Den Satz von der Äquivalenz von Masse und Energie pflegt man (etwas ungenau) durch die Formel E = m·c2 auszudrücken, wobei c die Lichtgeschwindigkeit (3·1010 cm/s) bedeutet. E ist die Energie, welche in einem (ruhenden) Körper steckt, m seine Masse. Die Energie, die zu der Masse m gehört, ist gleich dieser Masse, multipliziert mit dem Quadrat der ungeheuer grossen Lichtgeschwindigkeit, also ein gewaltiger Betrag per Masseneinheit.

Nun mag man erstaunt fragen: Wie kommt es denn, dass man von dieser ungeheueren Energie, die in jedem Gramm Materie steckt, bisher so gar nicht bemerkt hat? Die Antwort ist einfach: solange von dieser Energie nichts nach aussen weggegeben wird, kann man ihr ihre Energie-Natur nicht anmerken. Es ist wie bei einem reichen Manne, der kein Geld ausgibt; wie soll man ihm seinen Reichtum anmerken?

Nun kann man auch die Beziehung umdrehen und sagen, dass mit einer Energiezunahme E eine Massenzunahme E/c2 verbunden sein muss. Energie kann ich aber der Masse leicht zuführen, z. B. indem ich sie um 10 Grad erwärme. Warum also nicht die damit verbundene Massenzunahme (bzw. Gewichtszunahme) messen? Das böse an diesem Geschäft ist, dass in der Massenzunahme der ungeheure Faktor c2 im Nenner auftritt. Dies bedeutet, dass die Massenzunahme in einem solchen Falle vie zu klein ist, um direkt z.B. mit Hilfe einer empfindlichen Waage gemessen zu werden.

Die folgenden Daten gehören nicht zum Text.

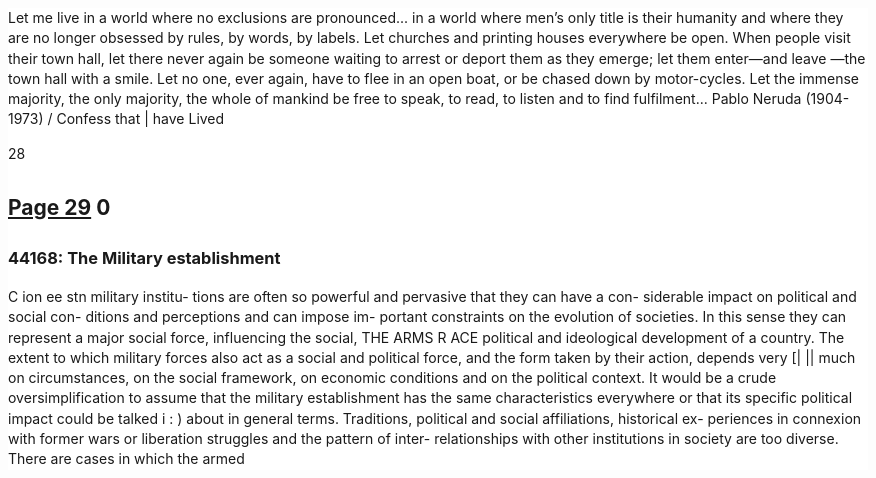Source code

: Let me live in a world where no 
exclusions are pronounced... in a 
world where men’s only title is their 
humanity and where they are no 
longer obsessed by rules, by words, 
by labels. 
Let churches and printing houses 
everywhere be open. When people 
visit their town hall, let there never 
again be someone waiting to arrest or 
deport them as they emerge; let them 
enter—and leave —the town hall with 
a smile. Let no one, ever again, have 
to flee in an open boat, or be chased 
down by motor-cycles. Let the 
immense majority, the only majority, 
the whole of mankind be free to 
speak, to read, to listen and to find 
fulfilment... 
Pablo Neruda (1904-1973) 
/ Confess that | have Lived 
 
28

## [Page 29](https://demo.humlab.umu.se/courier/074770engo.pdf#page=29) 0

### 44168: The Military establishment

C ion ee stn military institu- 
tions are often so powerful and 
pervasive that they can have a con- 
siderable impact on political and social con- 
ditions and perceptions and can impose im- 
portant constraints on the evolution of 
societies. In this sense they can represent a 
major social force, influencing the social, 
THE ARMS R ACE political and ideological development of a 
country. 
The extent to which military forces also 
act as a social and political force, and the 
form taken by their action, depends very [| || 
much on circumstances, on the social 
framework, on economic conditions and 
on the political context. It would be a crude 
oversimplification to assume that the 
military establishment has the same 
characteristics everywhere or that its 
specific political impact could be talked 
i : 
) about in general terms. Traditions, political 
and social affiliations, historical ex- 
periences in connexion with former wars or 
liberation struggles and the pattern of inter- 
relationships with other institutions in 
society are too diverse. 
There are cases in which the armed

Damit also eine Massenzunahme sich in messbarer Quantität zeige, muss die Änderung der Energie pro Masseneinheit ungeheuer gross sein. Wir kennen nur ein einziges Erscheinungsgebiet, in welchem ungeheuere Energieänderungen pro Masseneinheit frei werden, nämlich beim radioaktiven Zerfall. Schematisch ist ein solcher Vorgang von folgender Art. Ein Atom der Masse M spaltet sich in zwei Atome von der Masse M′ bzw. M′′, welche mit gewaltiger Energie auseinander fahren. Denkt man sich diese zwei Massen zur Ruhe gebracht, d.h. entzieht man ihnen diese kinetische Energie, so sind sie zusammen genommen wesentlich energie-ärmer, als das ursprüngliche Atom gewesen ist. Dies bewirkt nach dem Äquivalenz-Satz, dass auch die Massensumme M’ + M’’ der Zerfallsprodukte etwas kleiner sein muss als die ursprüngliche Masse M des radioaktiv zerfallenden Atoms (ein Widerspruch mit dem alten Erhaltungssatz der Masse). Der relative Unterschied beider erreicht die Grössenordnung eine zehntel Prozent.

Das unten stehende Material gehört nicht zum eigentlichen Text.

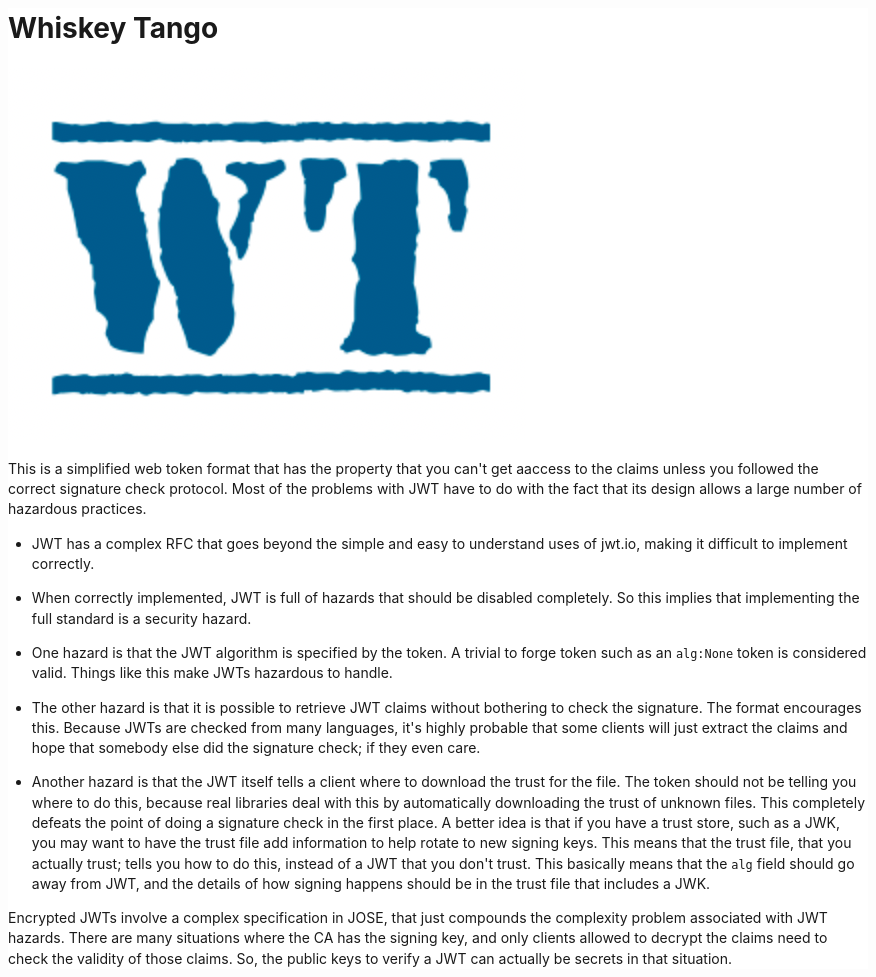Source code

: Whiskey Tango
=============

![wt.png](wt.png)

This is a simplified web token format that has the property that you can't get aaccess to the claims unless you followed the correct signature check protocol.  Most of the problems with JWT have to do with the fact that its design allows a large number of hazardous practices.

- JWT has a complex RFC that goes beyond the simple and easy to understand uses of jwt.io, making it difficult to implement correctly.

- When correctly implemented, JWT is full of hazards that should be disabled completely.  So this implies that implementing the full standard is a security hazard.

- One hazard is that the JWT algorithm is specified by the token.  A trivial to forge token such as an `alg:None` token is considered valid.  Things like this make JWTs hazardous to handle.

- The other hazard is that it is possible to retrieve JWT claims without bothering to check the signature.  The format encourages this.  Because JWTs are checked from many languages, it's highly probable that some clients will just extract the claims and hope that somebody else did the signature check; if they even care.

- Another hazard is that the JWT itself tells a client where to download the trust for the file.  The token should not be telling you where to do this, because real libraries deal with this by automatically downloading the trust of unknown files.  This completely defeats the point of doing a signature check in the first place.  A better idea is that if you have a trust store, such as a JWK, you may want to have the trust file add information to help rotate to new signing keys.  This means that the trust file, that you actually trust; tells you how to do this, instead of a JWT that you don't trust.  This basically means that the `alg` field should go away from JWT, and the details of how signing happens should be in the trust file that includes a JWK.

Encrypted JWTs involve a complex specification in JOSE, that just compounds the complexity problem associated with JWT hazards.  There are many situations where the CA has the signing key, and only clients allowed to decrypt the claims need to check the validity of those claims.  So, the public keys to verify a JWT can actually be secrets in that situation.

Nun kann man zwar die Atom nicht einzeln wiegen. Aber es gibt empfindliche indirekte Methoden zur genauen Messung des Atomgewichtes auf die wir hier nicht näher einzugehen brauchen. Ebenso kann man durch indirekte Methoden die kinetischen Energien bestimmen, welche beim Zerfall auf die Zerfallsprodukte M’ und M’’ übertragen werden. So ist es möglich gewesen, die Äquivalenz-Formel zu prüfen und zu festigen. Auch erlaubt das Gesetz aus genau bestimmten Atomgewichten vorauszuberechnen, wie viel Energie bei einem ins Auge gefassten Atomzerfall frei wird. Das Gesetz sagt aber natürlich nichts darüber aus, ob und wie eine ins Auge gefasst Zerfall-Reaktion herbeigeführt werden kann.

Was bei dem radioaktiven Zerfall mit der Masse bzw. Energie des Atoms M geschieht, lässt sich an dem oben erwähnten reichen Manne so illustrieren. M ist ein reicher Geizhals, der zu seinen Lebzeiten überhaupt kein Geld (Energie) ausgab. Im Falle seines Todes hinterlässt er alles seinen Söhnen M′ und M′′ jedoch mit der Verpflichtung einen ganz geringen Betrag, nämlich weniger als ein Promille der Riesenerbschaft (Energie bzw. Masse) an die Gemeinde abzugeben. Die Söhne haben dann zusammen genommen etwas weniger als der Vater besessen hatte (die Massensumme M′ + M′′ ist etwas kleiner als die Masse M des radioaktiven Atoms). Der prozentisch so geringe Anteil, der an die Gemeinde abgeliefert wird, ist jedoch (in seiner Äusserungsform als kinetische Energie betrachtet) so ungeheuer gross, dass er das ganze Unheil mit sich bringt, das abzuwenden das dringendste Problem unserer Zeit geworden ist.